= Carroll Smith =

American racing driver

Carroll Smith (1932–2003) was a successful professional race car driver, engineer, and author.
Carroll's books are highly regarded among racing drivers and engineers around the world. He was representative of the club racing spirit: learning a craft and bringing together several disciplines in order to participate in a dangerous and often misunderstood sport.

==Biography==

Born in Oswego, New York and raised in the northeast United States, Smith began racing MGs while attending the University of Rochester. Entering SCCA events in Pensacola, Florida, at the time, he was enlisted in the US Navy.

Smith moved to Europe where he befriended John Cooper. Driving a Formula Junior Cooper, he won his first race. After waning success in the Cooper cars, followed by a characteristically clear-eyed personal assessment that he lacked the ability to drive race cars at the highest levels, he returned to the United States and began working with Carroll Shelby and the Ford Motor Company on the GT40 Le Mans program. Smith oversaw the preparation on the cars that won the 1966 and 1967 24 Hours of Le Mans.

○ ○ ○ ○

▸ Short task A:
Decide whether each statement below agrees with the passage on Carroll Smith. Answer yes or no, and quote the words of the passage that settle it.
(i) Smith was born in Oswego, New York.
(ii) Smith won his first race driving an MG.
(iii) Smith oversaw the preparation of the cars that won the 1966 and 1967 24 Hours of Le Mans.
▸ Short task B:
Answer these questions from the passage on Carroll Smith:
(i) Which university was Smith attending when he began racing MGs?
(ii) Whom did Smith befriend after moving to Europe?
(iii) In which branch of the military was Smith enlisted when he entered SCCA events in Pensacola?
▸ Short task C:
From the passage on Carroll Smith, write out word for word everything from "American racing driver" down to "the US Navy.".

○ ○ ○ ○

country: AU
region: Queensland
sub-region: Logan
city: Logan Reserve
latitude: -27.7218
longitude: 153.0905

○ ○ ○ ○

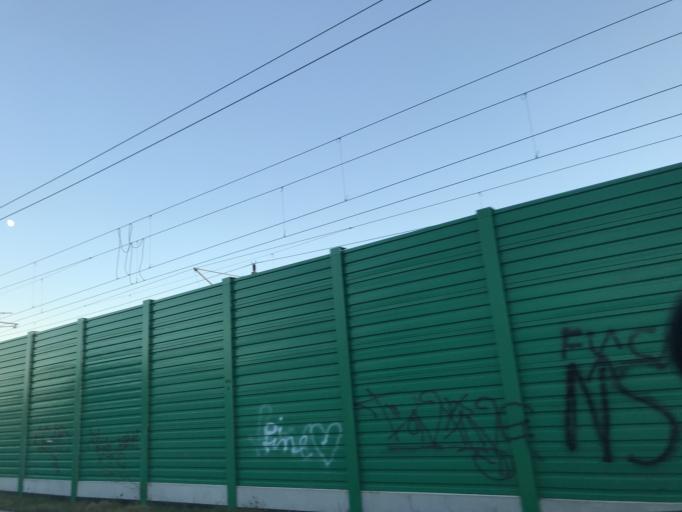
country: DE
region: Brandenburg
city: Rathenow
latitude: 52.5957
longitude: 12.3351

○ ○ ○ ○

▸ Task result A:
(i) Yes: "Born in Oswego, New York"
(ii) No: "Driving a Formula Junior Cooper, he won his first race."
(iii) Yes: "Smith oversaw the preparation on the cars that won the 1966 and 1967 24 Hours of Le Mans."

▸ Task result B:
(i) The University of Rochester
(ii) John Cooper
(iii) The US Navy

▸ Task result C:
American racing driver

Carroll Smith (1932–2003) was a successful professional race car driver, engineer, and author.
Carroll's books are highly regarded among racing drivers and engineers around the world. He was representative of the club racing spirit: learning a craft and bringing together several disciplines in order to participate in a dangerous and often misunderstood sport.

==Biography==

Born in Oswego, New York and raised in the northeast United States, Smith began racing MGs while attending the University of Rochester. Entering SCCA events in Pensacola, Florida, at the time, he was enlisted in the US Navy.